I didn't want to be in America. I didn't want to waste any more time. True, every weekend I was speaking at a different church or venue and raising money and awareness for Haiti. But I wanted to actually be there. I wasn't ready to be there. I would have just been a total emotion pile of mess.
Very few days went by that I didn't call my mom crying. I deleted my facebook. I turned off my phone. I literally wasn't sure that I was going to survive until Spring Break. I'm not sure what I thought was going to happen, but I didn't think I was going to make it.
Y'all. I'm not exaggerating. I was a total shipwreck. Not the pretty ones where the ship gently runs aground in beautiful blue-green water then sinks slowly, giving the sailors enough time to play and do rope swing flips into the water while waiting for a rescue ship.
I was this kind of shipwreck. Dark. Dirty. Messy. Scary. With no rescue boat.
I'm not exaggerating. I'm trying to accurately describe to you how broken I was. If I don't describe how utterly "without a paddle" I was, I can't tell you where I am now.
So I've set the stage. I was broken.
Even though I felt like there was no rescue ship. Even though I felt like I was without a paddle. Even thought I felt like I was on a roller coaster and forgot to pull that weird bar down over my head to hold me in.... I wasn't. I KNEW I wasn't, and that was the only thing that kept me hanging on. Even in my dark shipwreck I looked toward that weird scary, orange light and prayed for a rescue boat.
That rescue boat came. Not like a Coast Guard helicopter that lifted me right out of there. This was a little paddle boat that took a long time to arrive. I tread water for long time. And talked a LOT with my captain. And rescue came.
This summer God did some incredible healing in my heart. I know I'll never be "good as new", but I don't want to be!
I'm stronger with the mending.
When I was in Haiti. When the earth was shaking with aftershocks and I read aloud and quoted verses about God being my strong tower, my refuge, and my rock. That was comforting. When I was broken and I read about how Christ is the healer, that was encouraging. But I was still broken. When God showed up to that shipwreck and pulled me out and became my rock, my stronghold, my shelter, and my healer... that was life changing.
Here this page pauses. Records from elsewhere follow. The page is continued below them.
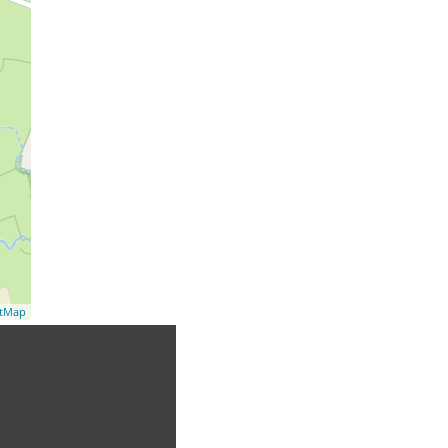
etMap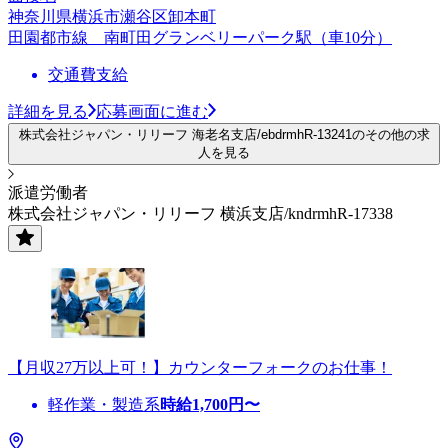
神奈川県横浜市瀬谷区卸本町
田園都市線 南町田グランベリーパーク駅（車10分）
交通費支給
詳細を見る
応募画面に進む
株式会社ジャパン・リリーフ 海老名支店/ebdrmhR-13241のその他の求
人を見る
派遣労働者
株式会社ジャパン・リリーフ 横浜支店/kndrmhR-17338
【月収27万以上可！】カウンターフォークのお仕事！
軽作業・製造系
時給
1,700
円〜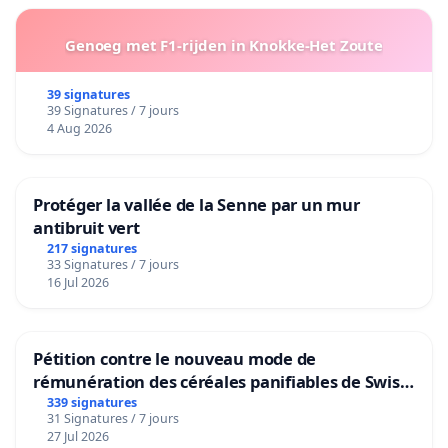
Genoeg met F1-rijden in Knokke-Het Zoute
39 signatures
39 Signatures / 7 jours
4 Aug 2026
Protéger la vallée de la Senne par un mur
antibruit vert
217 signatures
33 Signatures / 7 jours
16 Jul 2026
Pétition contre le nouveau mode de
rémunération des céréales panifiables de Swiss
granum basé sur la teneur en protéines
339 signatures
31 Signatures / 7 jours
27 Jul 2026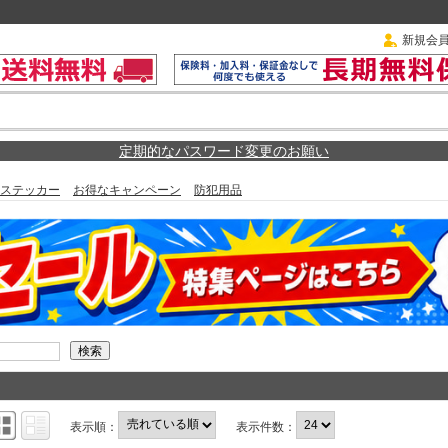
新規会
定期的なパスワード変更のお願い
ステッカー
お得なキャンペーン
防犯用品
表示順：
表示件数：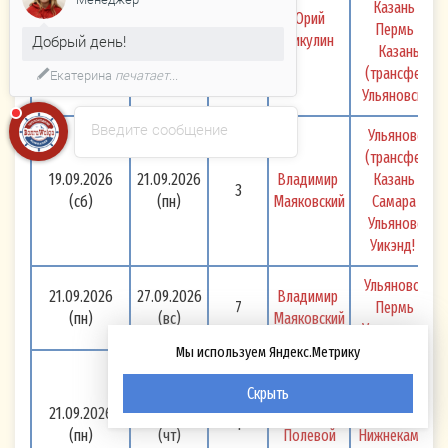
Казань - 
18.09.2026
23.09.2026
Юрий 
6
Пермь - 
(пт)
(ср)
Никулин
Добрый день!
Казань 
(трансфер) 
Екатерина
печатает...
Ульяновск 
Введите сообщение
Ульяновск 
(трансфер) 
19.09.2026
21.09.2026
Владимир 
Казань - 
3
(сб)
(пн)
Маяковский
Самара - 
Ульяновск 
Уикэнд! 
Ульяновск - 
21.09.2026
27.09.2026
Владимир 
7
Пермь - 
(пн)
(вс)
Маяковский
Ульяновск 
Мы используем Яндекс.Метрику
Ульяновск 
(трансфер) 
Скрыть
21.09.2026
24.09.2026
Борис 
Казань - 
4
(пн)
(чт)
Полевой
Нижнекамск - 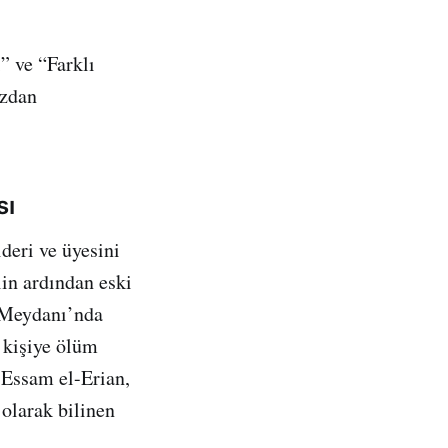
” ve “Farklı
ızdan
sı
deri ve üyesini
lin ardından eski
 Meydanı’nda
 kişiye ölüm
n Essam el-Erian,
olarak bilinen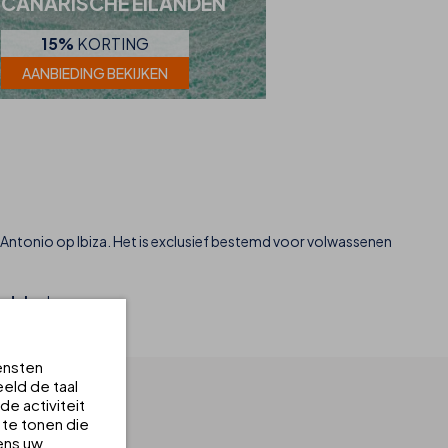
CANARISCHE EILANDEN
15%
KORTING
AANBIEDING BEKIJKEN
n Antonio op Ibiza. Het is exclusief bestemd voor volwassenen
rdelen
!
ensten
eld de taal
e activiteit
 te tonen die
ens uw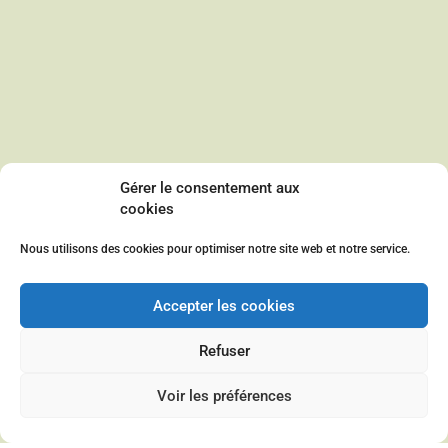
Gérer le consentement aux
cookies
Nous utilisons des cookies pour optimiser notre site web et notre service.
Accepter les cookies
Refuser
Voir les préférences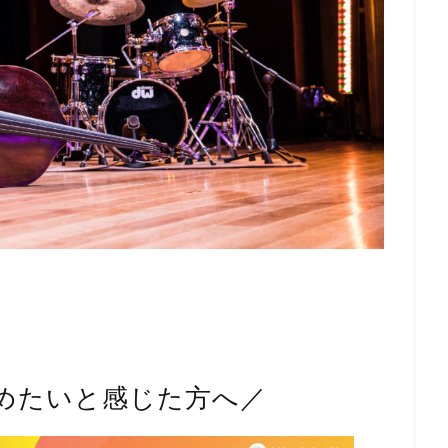
めたいと感じた方へ／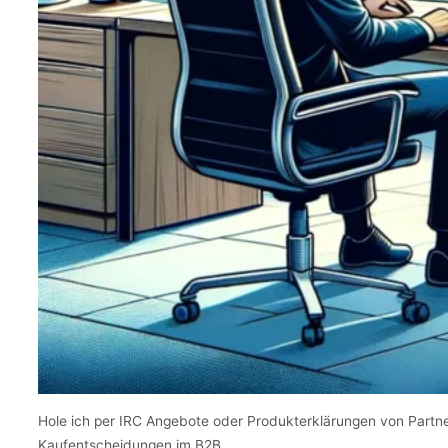
Hole ich per IRC Angebote oder Produkterklärungen von Partn
Kaufentscheidungen im B2B.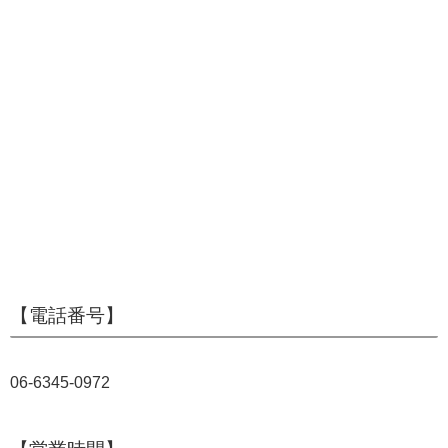
【電話番号】
06-6345-0972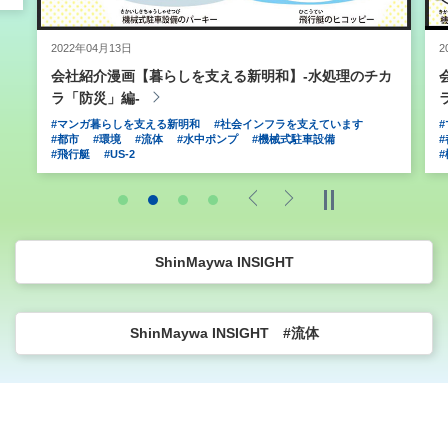
2022年04月13日
2
会社紹介漫画【暮らしを支える新明和】-水処理のチカ
ラ「防災」編-
#マンガ暮らしを支える新明和
#社会インフラを支えています
#都市
#環境
#流体
#水中ポンプ
#機械式駐車設備
#飛行艇
#US-2
Previous
Next
ShinMaywa INSIGHT
ShinMaywa INSIGHT #流体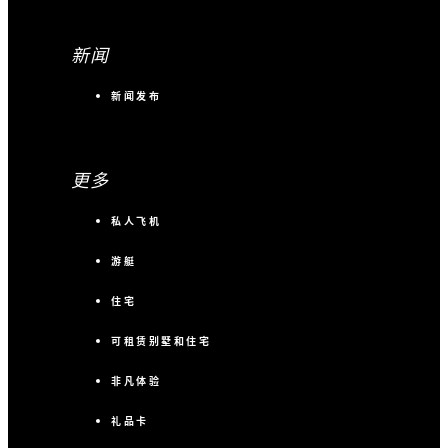
新闻
新闻发布
更多
私人飞机
游艇
住宅
可租赁别墅和住宅
非凡体验
礼品卡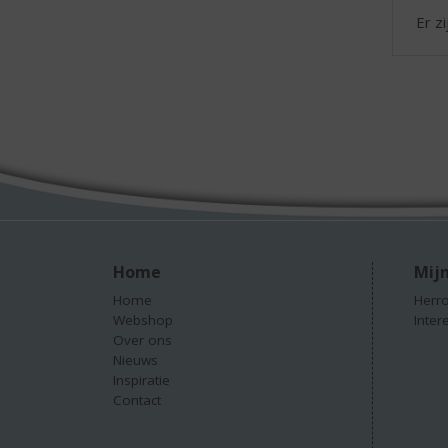
Er z
Home
Mijn
Home
Herro
Webshop
Inter
Over ons
Nieuws
Inspiratie
Contact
This summer was a slow healing process. I didn't wake up one morning and think..."WOW! I'm better!" But I did gradually wake up with more joy, with less nightmares, and with more peace.
This past Sunday was 8 months since the earthquake. It gets a little easier each month. This month, at church I cried. A lot! But they weren't sad tears. It was tears of joy and thankfulness.
I'm thankful that I was in Haiti when the earthquake struck. I'm thankful that God rescued me. I'm thankful for the healing He's done and will continue to do. I can't believe how in love with Jesus I am. When God proves Himself it really makes you love Him! Too bad it took me getting all smashed up to get to this point.
What's neat is that I realized that earthquake or no earthquake, I was a shipwreck. That helicopter rescue boat had already saved me once when I accepted Christ's gift of forgiveness all those years ago!
We sang "A mighty Fortress" at church. Its really basically the words I have been telling myself and praying for the past 8 months. I love these songs.
A mighty fortress is our God.
A sacred refuge is Your name.
Your Kingdom is unshakable.
With you forever we will reign.
Praise the Father
Praise the Son
Praise the Spirit, Three in one.
Clothed in Power and in grace.
The name above all other names.
My heart has been healed. Sometimes there is a need for a new heart of flesh to be placed within me. Sometimes that new heart of flesh requires my heart of stone to be broken... And I'm ok with that.